Engineering team takes 'iTrack' innovation to DC

· 2 min read

Engineering team takes ‘iTrack’ innovation to DC

Group seeks online votes in national competition
Associate Professor Mahmoud Alahmad, Katie Gilg, Yueye Peng and Sameena Khan.
Courtesy photo
Associate Professor Mahmoud Alahmad, Katie Gilg, Yueye Peng and Sameena Khan.

A team of UNL Durham School and Computer and Electronics Engineering students is traveling to Washington, D.C., later this month to compete in the Environmental Protection Agency’s “People, Prosperity, and the Planet” P3 student competition at the National Sustainable Design Expo.

The P3 competition takes place with the 2014 USA Science & Engineering Festival, with 100,000 visitors expected. The Nebraska Engineering team is seeking votes for their online video in a People’s Choice award category.

The College of Engineering entry is among more than 40 P3 teams that won EPA grants of up to $90,000 to conduct sustainability research. Teams selected for grants will display their work at the Washington Convention Center and created quick “elevator pitch” videos to promote their projects online. A $1,000 prize goes to the team with the most “likes” for its video.

In their video, the Nebraska Engineering students—Yueye Peng, Katie Gilg and Sameena Khan–describe iTrack as a “real-time energy node locator for the built environment.” This technology can be deployed at a building’s electrical panel to remotely locate where electricity is being used.

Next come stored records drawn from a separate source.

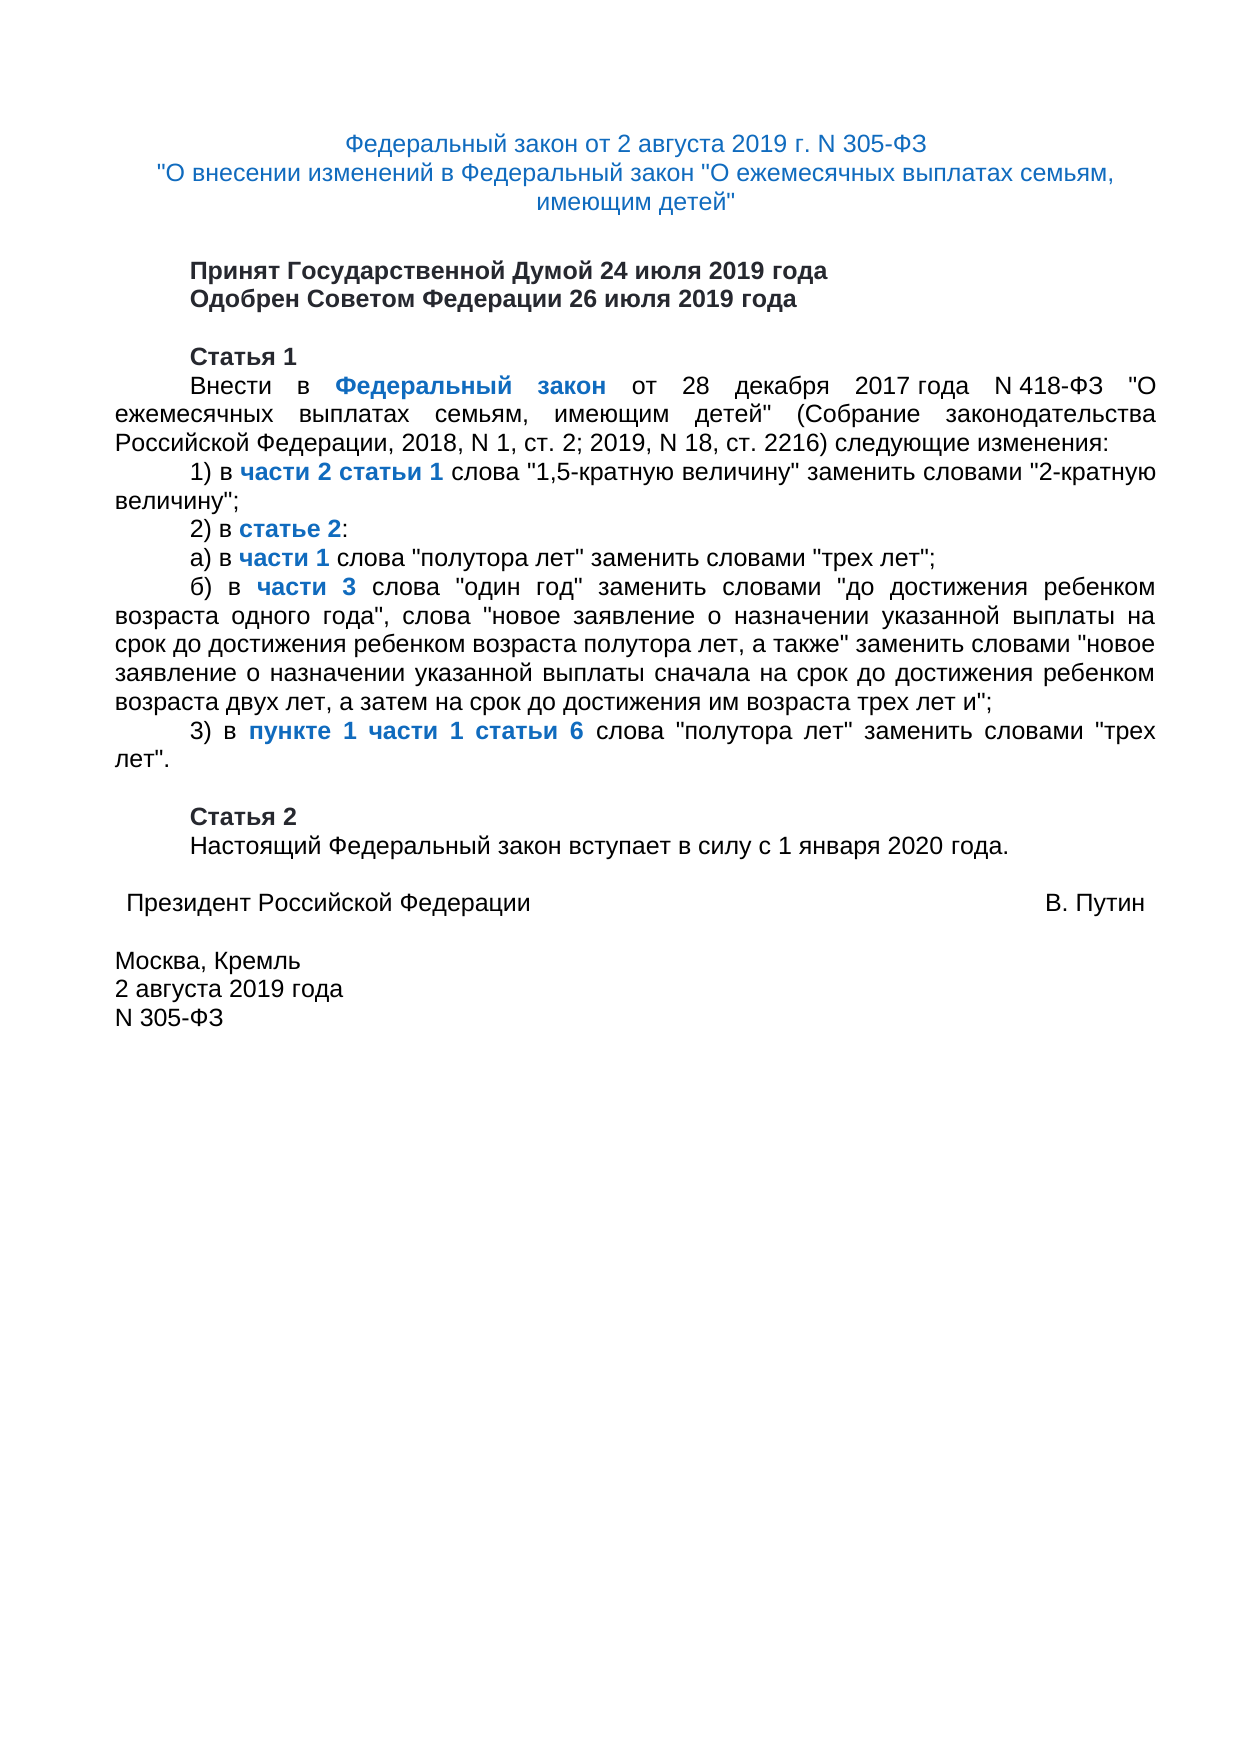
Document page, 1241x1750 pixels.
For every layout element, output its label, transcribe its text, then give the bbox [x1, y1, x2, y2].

table_header В. Путин [809, 888, 1156, 917]
text Одобрен Советом Федерации 26 июля 2019 года [114, 284, 1157, 313]
text Москва, Кремль [114, 946, 1157, 974]
text Настоящий Федеральный закон вступает в силу с 1 января 2020 года. [114, 831, 1157, 859]
text Внести в Федеральный закон от 28 декабря 2017 года N 418-ФЗ "О ежемесячных выплатах семьям, имеющим детей" (Собрание законодательства Российской Федерации, 2018, N 1, ст. 2; 2019, N 18, ст. 2216) следующие изменения: [114, 371, 1157, 457]
text Принят Государственной Думой 24 июля 2019 года [114, 256, 1157, 284]
text Статья 2 [189, 802, 1157, 831]
text 1) в части 2 статьи 1 слова "1,5-кратную величину" заменить словами "2-кратную величину"; [114, 457, 1157, 514]
text а) в части 1 слова "полутора лет" заменить словами "трех лет"; [114, 543, 1157, 572]
text N 305-ФЗ [114, 1003, 1157, 1032]
subtitle Федеральный закон от 2 августа 2019 г. N 305-ФЗ "О внесении изменений в Федеральный закон "О ежемесячных выплатах семьям, имеющим детей" [114, 129, 1157, 216]
text б) в части 3 слова "один год" заменить словами "до достижения ребенком возраста одного года", слова "новое заявление о назначении указанной выплаты на срок до достижения ребенком возраста полутора лет, а также" заменить словами "новое заявление о назначении указанной выплаты сначала на срок до достижения ребенком возраста двух лет, а затем на срок до достижения им возраста трех лет и"; [114, 572, 1157, 716]
text 3) в пункте 1 части 1 статьи 6 слова "полутора лет" заменить словами "трех лет". [114, 716, 1157, 773]
text 2 августа 2019 года [114, 974, 1157, 1003]
text Статья 1 [189, 342, 1157, 371]
table_header Президент Российской Федерации [115, 888, 809, 917]
text 2) в статье 2: [114, 514, 1157, 543]
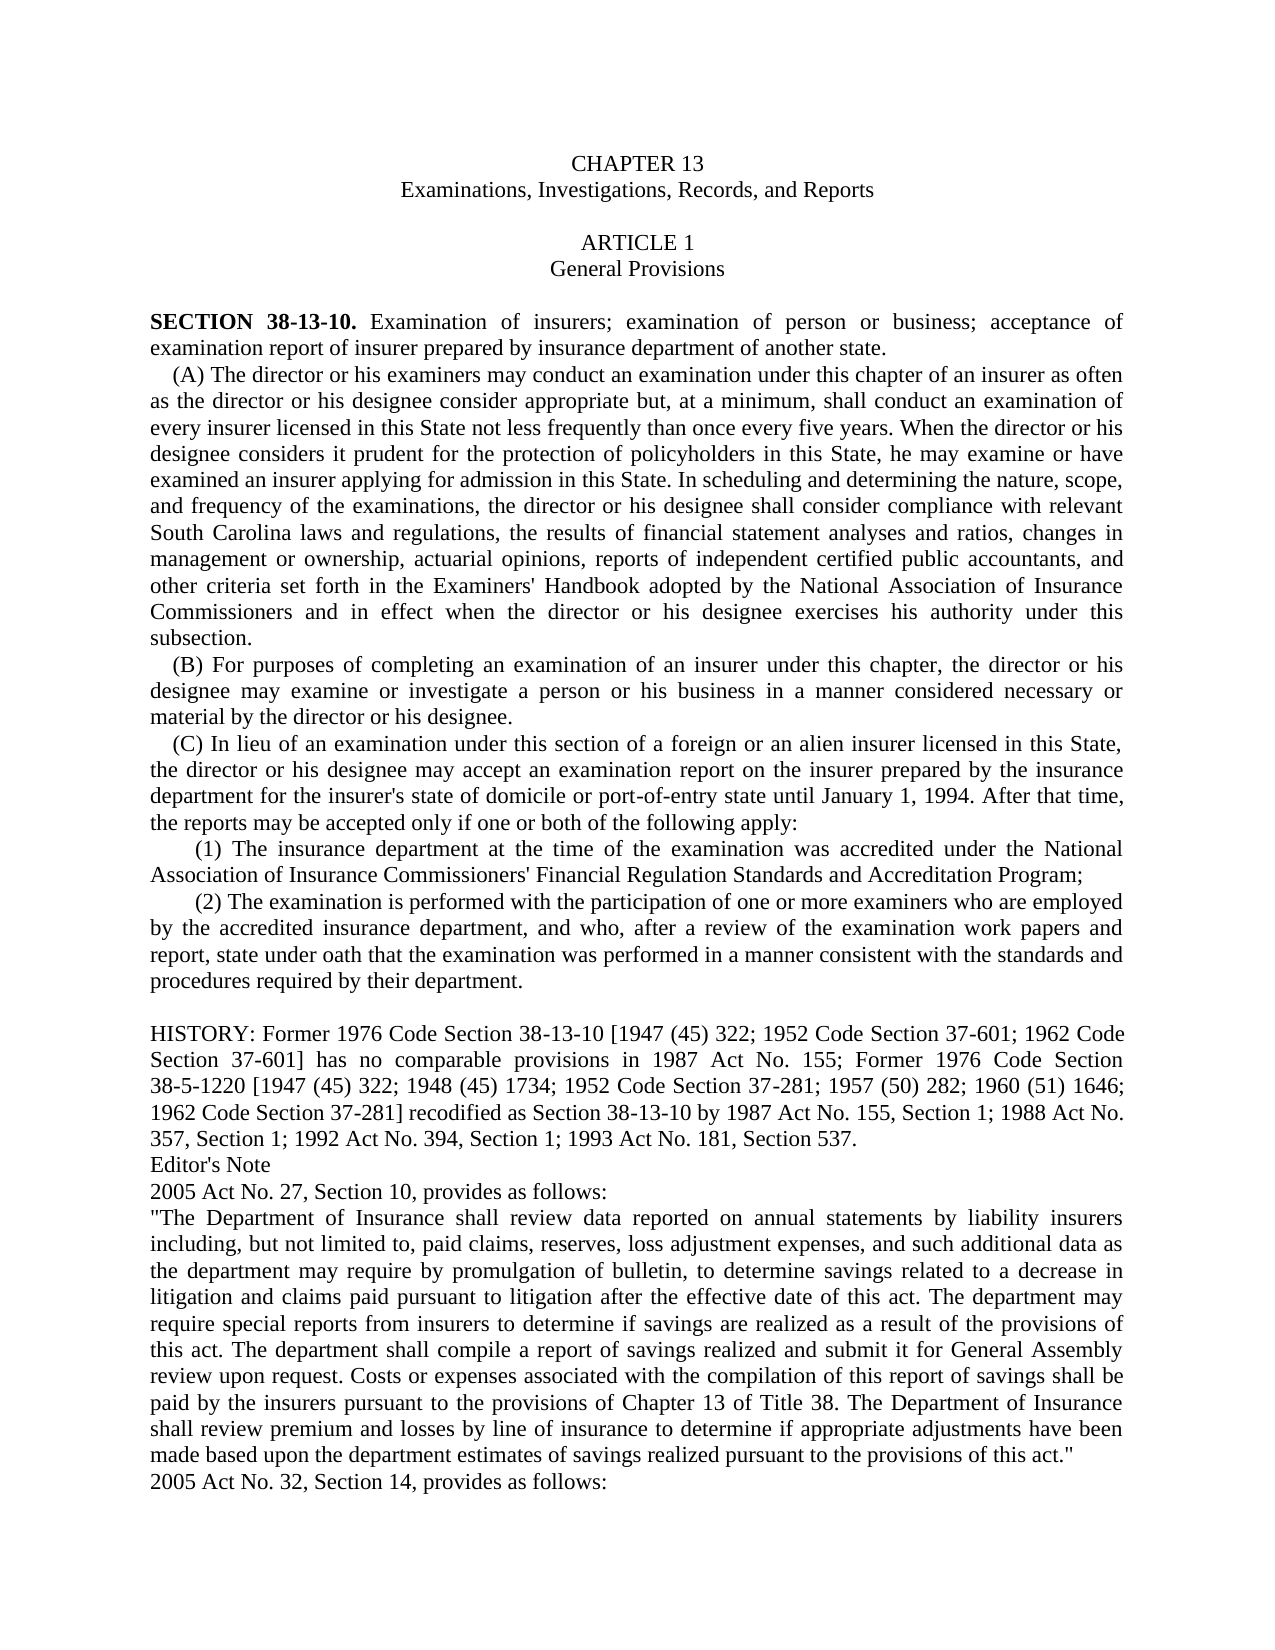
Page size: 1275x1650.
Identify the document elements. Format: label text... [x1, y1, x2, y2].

text General Provisions [150, 255, 1125, 282]
text (2) The examination is performed with the participation of one or more examiners who are employed by the accredited insurance department, and who, after a review of the examination work papers and report, state under oath that the examination was performed in a manner consistent with the standards and procedures required by their department. [150, 888, 1125, 993]
text Editor's Note [150, 1151, 1125, 1178]
text Examinations, Investigations, Records, and Reports [150, 176, 1125, 203]
text CHAPTER 13 [150, 150, 1125, 176]
text HISTORY: Former 1976 Code Section 38-13-10 [1947 (45) 322; 1952 Code Section 37-601; 1962 Code Section 37-601] has no comparable provisions in 1987 Act No. 155; Former 1976 Code Section 38-5-1220 [1947 (45) 322; 1948 (45) 1734; 1952 Code Section 37-281; 1957 (50) 282; 1960 (51) 1646; 1962 Code Section 37-281] recodified as Section 38-13-10 by 1987 Act No. 155, Section 1; 1988 Act No. 357, Section 1; 1992 Act No. 394, Section 1; 1993 Act No. 181, Section 537. [150, 1020, 1125, 1151]
text 2005 Act No. 27, Section 10, provides as follows: [150, 1178, 1125, 1204]
text (A) The director or his examiners may conduct an examination under this chapter of an insurer as often as the director or his designee consider appropriate but, at a minimum, shall conduct an examination of every insurer licensed in this State not less frequently than once every five years. When the director or his designee considers it prudent for the protection of policyholders in this State, he may examine or have examined an insurer applying for admission in this State. In scheduling and determining the nature, scope, and frequency of the examinations, the director or his designee shall consider compliance with relevant South Carolina laws and regulations, the results of financial statement analyses and ratios, changes in management or ownership, actuarial opinions, reports of independent certified public accountants, and other criteria set forth in the Examiners' Handbook adopted by the National Association of Insurance Commissioners and in effect when the director or his designee exercises his authority under this subsection. [150, 361, 1125, 651]
text SECTION 38-13-10. Examination of insurers; examination of person or business; acceptance of examination report of insurer prepared by insurance department of another state. [150, 308, 1125, 361]
text (1) The insurance department at the time of the examination was accredited under the National Association of Insurance Commissioners' Financial Regulation Standards and Accreditation Program; [150, 835, 1125, 888]
text 2005 Act No. 32, Section 14, provides as follows: [150, 1468, 1125, 1494]
text (C) In lieu of an examination under this section of a foreign or an alien insurer licensed in this State, the director or his designee may accept an examination report on the insurer prepared by the insurance department for the insurer's state of domicile or port-of-entry state until January 1, 1994. After that time, the reports may be accepted only if one or both of the following apply: [150, 730, 1125, 835]
text "The Department of Insurance shall review data reported on annual statements by liability insurers including, but not limited to, paid claims, reserves, loss adjustment expenses, and such additional data as the department may require by promulgation of bulletin, to determine savings related to a decrease in litigation and claims paid pursuant to litigation after the effective date of this act. The department may require special reports from insurers to determine if savings are realized as a result of the provisions of this act. The department shall compile a report of savings realized and submit it for General Assembly review upon request. Costs or expenses associated with the compilation of this report of savings shall be paid by the insurers pursuant to the provisions of Chapter 13 of Title 38. The Department of Insurance shall review premium and losses by line of insurance to determine if appropriate adjustments have been made based upon the department estimates of savings realized pursuant to the provisions of this act." [150, 1204, 1125, 1468]
text (B) For purposes of completing an examination of an insurer under this chapter, the director or his designee may examine or investigate a person or his business in a manner considered necessary or material by the director or his designee. [150, 651, 1125, 730]
text ARTICLE 1 [150, 229, 1125, 255]
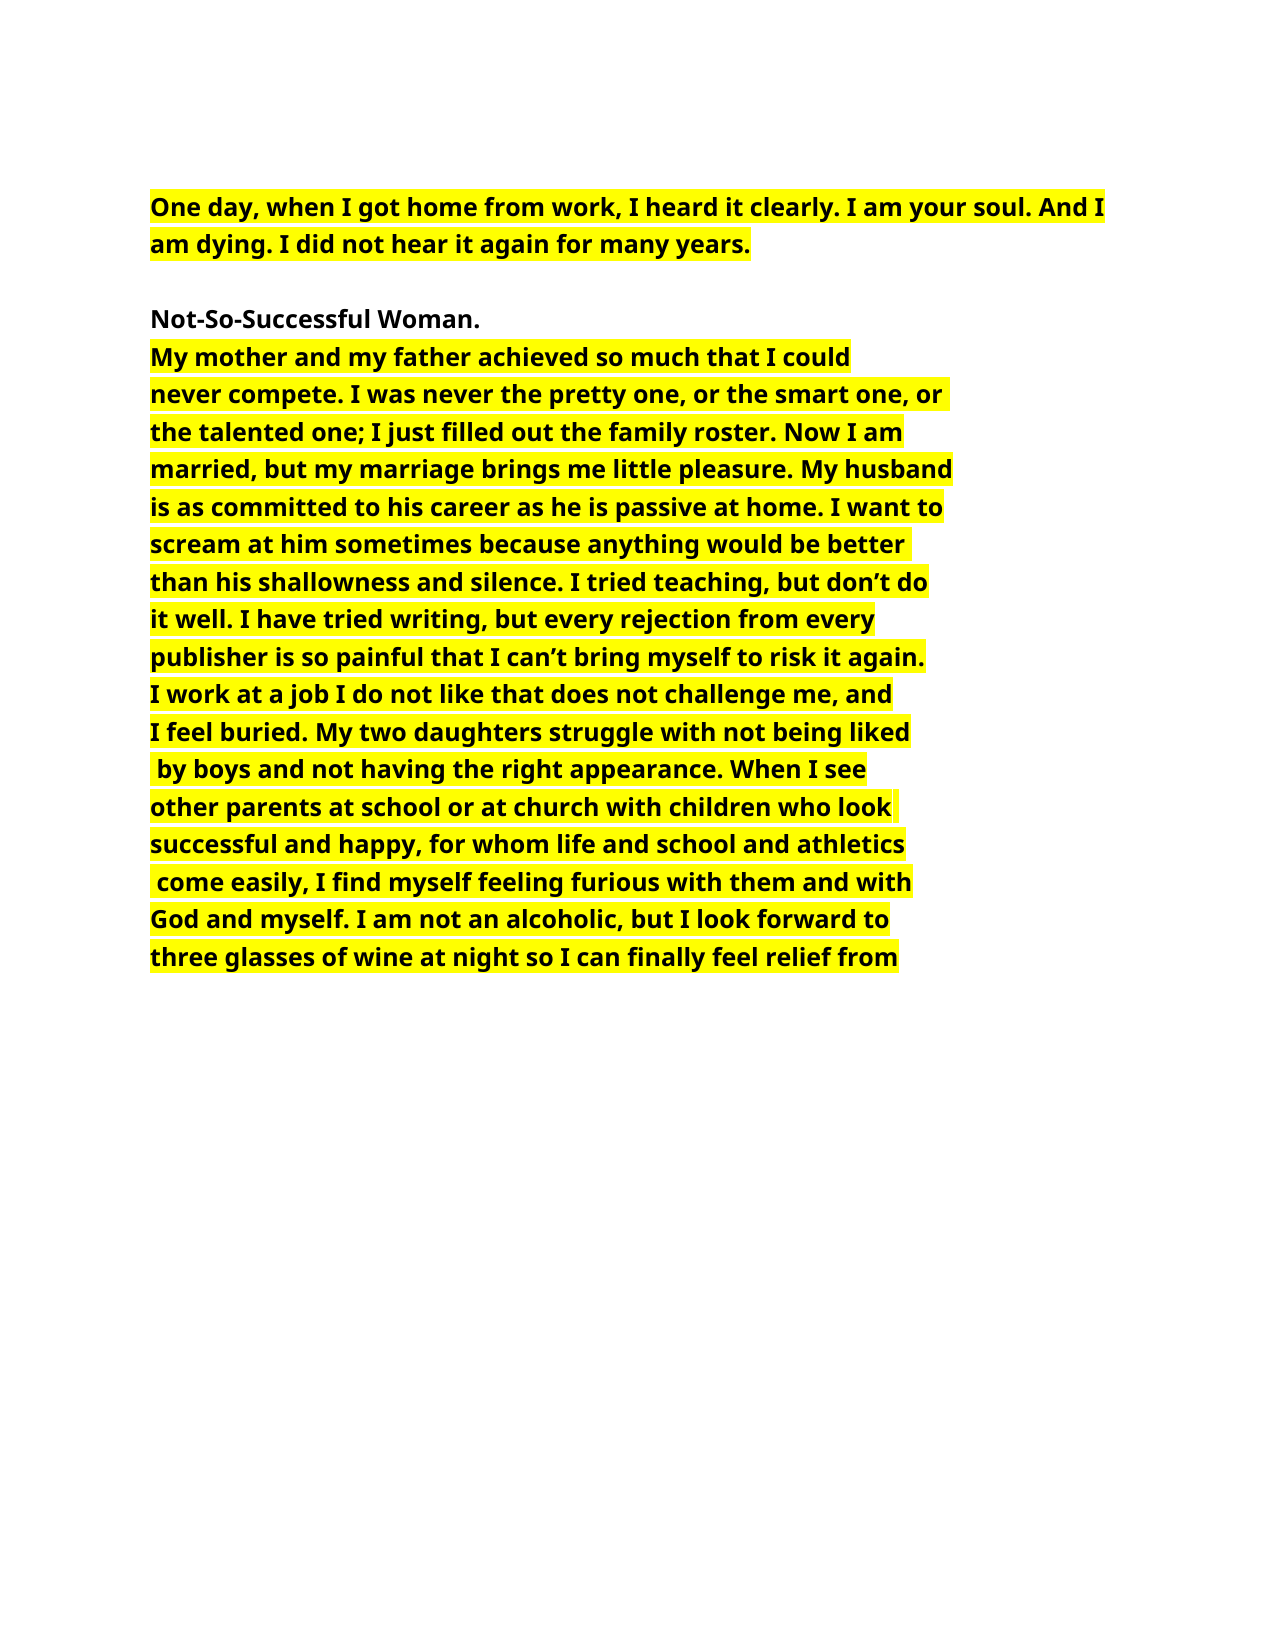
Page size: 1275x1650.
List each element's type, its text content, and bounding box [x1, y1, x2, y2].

text I work at a job I do not like that does not challenge me, and [150, 675, 1125, 712]
text I feel buried. My two daughters struggle with not being liked [150, 712, 1125, 750]
text other parents at school or at church with children who look [150, 787, 1125, 825]
text publisher is so painful that I can’t bring myself to risk it again. [150, 637, 1125, 675]
text One day, when I got home from work, I heard it clearly. I am your soul. And I am dying. I did not hear it again for many years. [150, 187, 1125, 262]
text than his shallowness and silence. I tried teaching, but don’t do [150, 562, 1125, 600]
text is as committed to his career as he is passive at home. I want to [150, 487, 1125, 525]
text successful and happy, for whom life and school and athletics [150, 825, 1125, 862]
text it well. I have tried writing, but every rejection from every [150, 600, 1125, 637]
text three glasses of wine at night so I can finally feel relief from [150, 937, 1125, 975]
text the talented one; I just filled out the family roster. Now I am [150, 412, 1125, 450]
text by boys and not having the right appearance. When I see [150, 750, 1125, 787]
text married, but my marriage brings me little pleasure. My husband [150, 450, 1125, 487]
text never compete. I was never the pretty one, or the smart one, or [150, 375, 1125, 412]
text scream at him sometimes because anything would be better [150, 525, 1125, 562]
text Not-So-Successful Woman. [150, 300, 1125, 337]
text My mother and my father achieved so much that I could [150, 337, 1125, 375]
text God and myself. I am not an alcoholic, but I look forward to [150, 900, 1125, 937]
text come easily, I find myself feeling furious with them and with [150, 862, 1125, 900]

Their entry demonstrates a centralized technology as part of a comprehensive approach to locating and monitoring energy consumption in buildings to conserve resources, said Mahmoud “Moe” Alahmad, associate professor of architectural engineering.

“iTrack is the first integrated hardware/software that can remotely monitor and locate every active energy node without sensors at each node—making it more efficient to operate and less expensive to implement,” he said.

In 2011, Alahmad’s students entered P3 with their iSAVE project, which monitored appliances at each outlet. This year, his team focused on centralizing and coordinating the electrical use information and controls at the system level, using reflectometry principles.

“Through reflectometry, we track the unique load and distance for each appliance, and can immediately communicate the usage information remotely so that home or business owners can make better decisions about how energy is used in their buildings,” Alahmad said. “According to the U.S. Department of Energy, buildings use more than 40 percent of the energy in the United States. With iTrack, our UNL team aims to reduce that.”